Au début, c’était excitant d’être deux étrangers à l’époque à Paris. Nous nous sommes sentis préparés à cause de notre frigo plein de fournitures. Dimanche, avant l’annonce de l’isolement présidentiel lundi, la météo était une journée de printemps parisienne parfaite, alors c’est parti pour une promenade au Jardin de Luxembourg. Les jardins étaient magnifiques, les jonquilles commençaient à s’ouvrir et la fleur était éteinte. Les Parisiens semblaient tous avoir la même idée. Les jardins étaient pleins de monde, profitant du premier ensoleillement du printemps après au moins deux semaines de pluie et de vents froids. L’ambiance était calme et pleine de l’optimisme du printemps. Cette nuit-là, nous avons découvert que le gouvernement n’était pas impressionné et le lendemain, il a annoncé le verrouillage.

«Tout comme en Australie il y a quelques semaines, les étagères des supermarchés étaient débarrassées des pâtes, du riz et du papier hygiénique»

Le verrouillage est entré en vigueur mardi. Tout comme en Australie, les rayons des supermarchés étaient dépouillés de pâtes alimentaires, de riz et de papier toilette. Nous avions beaucoup de pâtes et de riz et nous avions trouvé un petit épicier près de notre appartement avec une abondante provision de papier toilette. Nous étions heureux et curieux. Le verrouillage nous a permis de faire de l’exercice, alors nous sommes allés nous promener à l’extérieur du Jardin de Luxembourg, portant un sac à provisions au cas où nous serions arrêtés. (Les achats de produits d’épicerie, de médicaments et le travail étaient tous autorisés dans les conditions du verrouillage.)

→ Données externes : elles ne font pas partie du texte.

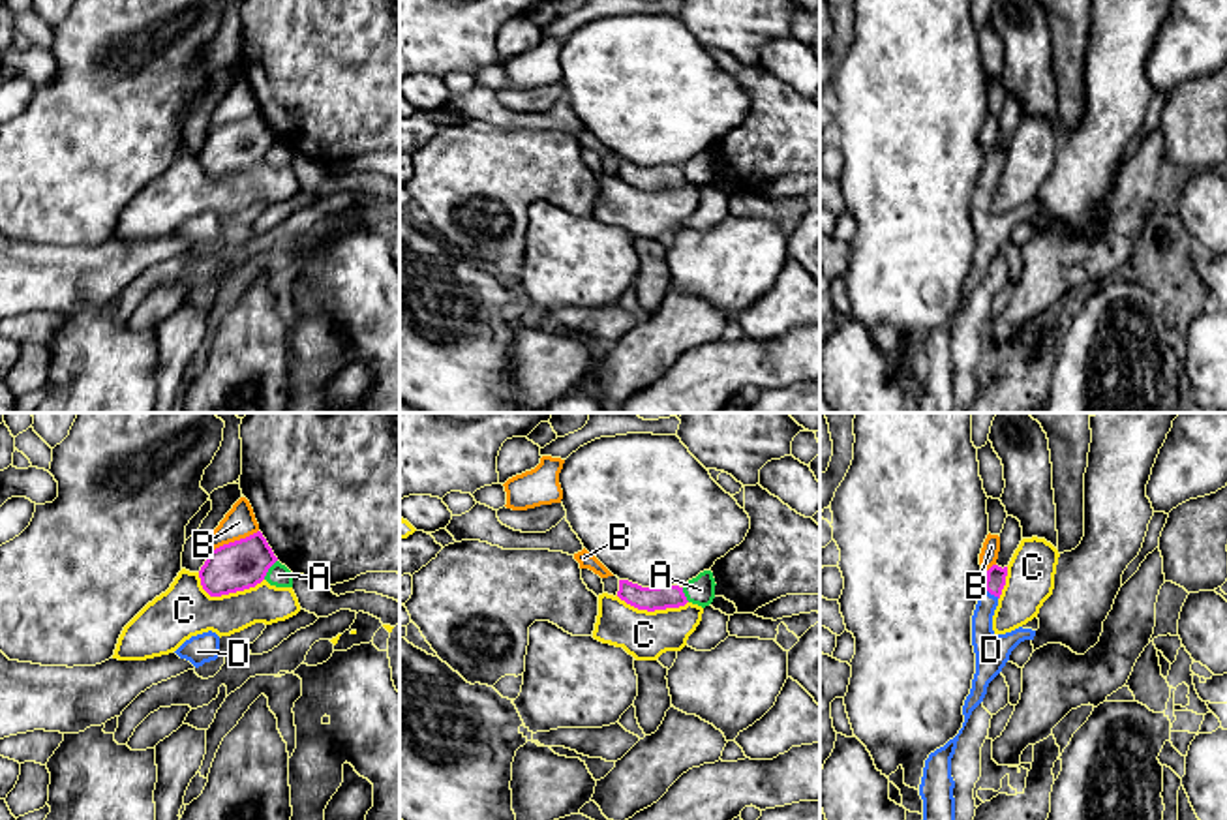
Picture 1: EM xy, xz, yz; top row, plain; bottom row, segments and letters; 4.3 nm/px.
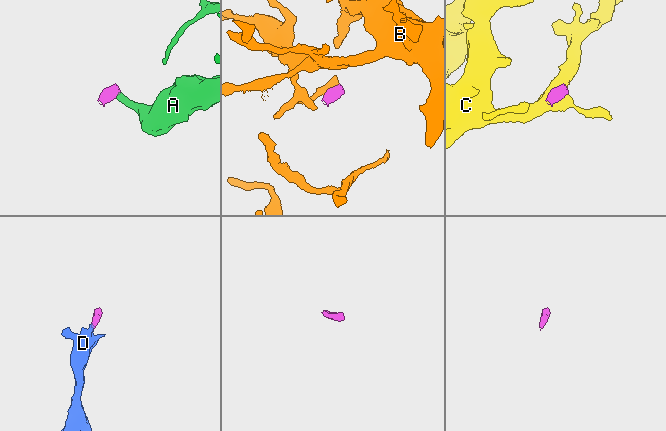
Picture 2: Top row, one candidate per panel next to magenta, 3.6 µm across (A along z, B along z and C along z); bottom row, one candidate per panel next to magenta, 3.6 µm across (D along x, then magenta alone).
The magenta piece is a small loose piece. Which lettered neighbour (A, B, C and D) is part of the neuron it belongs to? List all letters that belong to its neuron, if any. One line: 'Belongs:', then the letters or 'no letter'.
Belongs: D

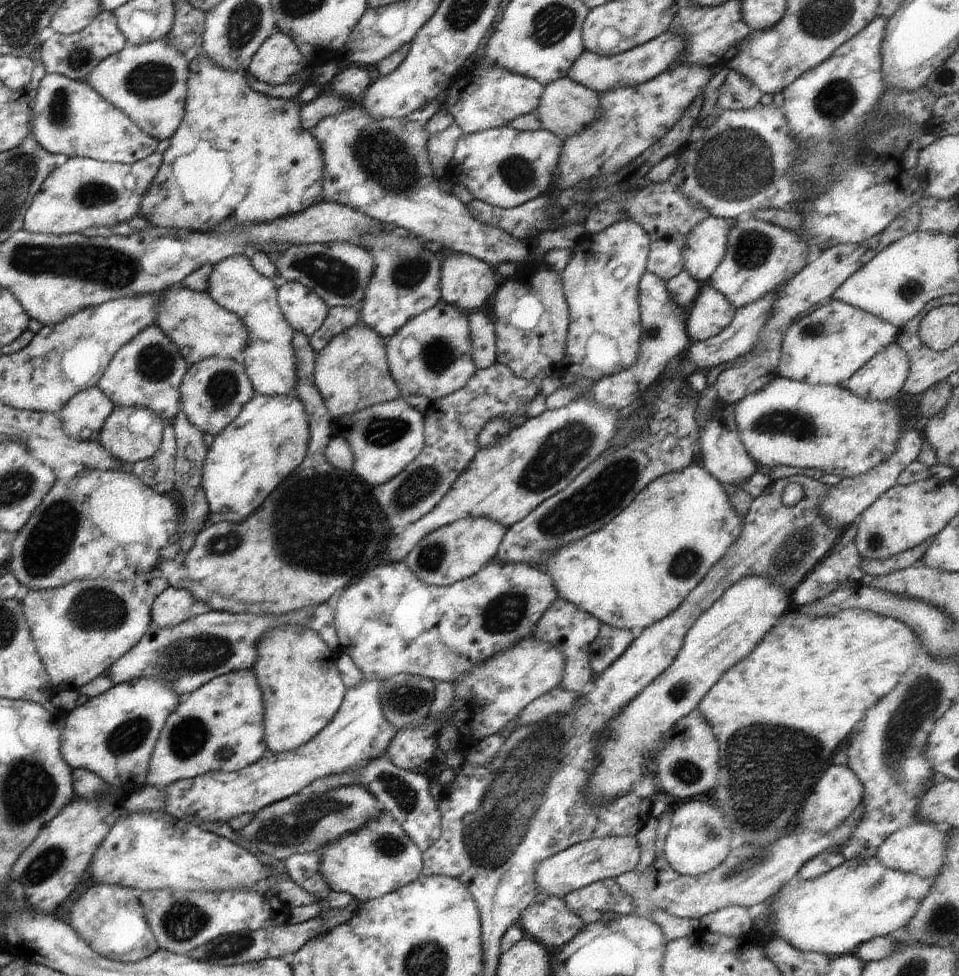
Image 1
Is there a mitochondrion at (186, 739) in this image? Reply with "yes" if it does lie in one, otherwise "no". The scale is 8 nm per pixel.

Il y avait très peu de monde dans les rues. Ceux qui étaient, faisaient du jogging ou marchaient avec intention et avec une distance notable entre les deux. Il n’y avait pas de voitures, et un joggeur était au milieu du boulevard St Michel, courant avec des écouteurs dans les oreilles et très peu en danger d’être écrasé, seulement par un bus occasionnel. Des taxis se tenaient dans leurs rangs, attendant, attendant juste.

Après l’annonce du verrouillage et l’annonce des restrictions sur les voyages à l’étranger et de la fermeture des frontières, les compagnies aériennes ont toutes commencé à réduire considérablement leurs services et nous avons réalisé que nos six semaines restantes pourraient devenir indéfinies, et nos options de retour à la maison diminuaient rapidement. Nous avons donc décidé à contrecœur de partir.

« Paris a changé très rapidement. »

Nous avons décidé de quitter Londres car la compagnie aérienne avec laquelle nous avions des correspondances avait annulé des vols au départ de Paris. Le mercredi, nous avons pris un taxi pour la gare du Nord, pour prendre l’Eurostar à Londres. L’ambiance avait sensiblement changé. Il y avait une présence policière importante et à l’extérieur de la gare, des gens étaient arrêtés dans la rue, même un livreur de uber mangeant une moto avait été arrêté et interrogé.

Lorsque nous avons fait la queue pour le contrôle des passeports, nous avons été écartés de 1,5 mètre par les fonctionnaires de la gare. La file d’attente n’a pas été longue et nous avons partagé notre voiture avec trois autres personnes. Il n’y avait ni nourriture ni boisson à disposition à la gare ou dans le train. Notre humeur était sombre, Paris avait changé très vite.

Après deux jours de voyage mouvementés, nous sommes finalement arrivés en Australie, où nous restons maintenant en quarantaine pendant deux semaines.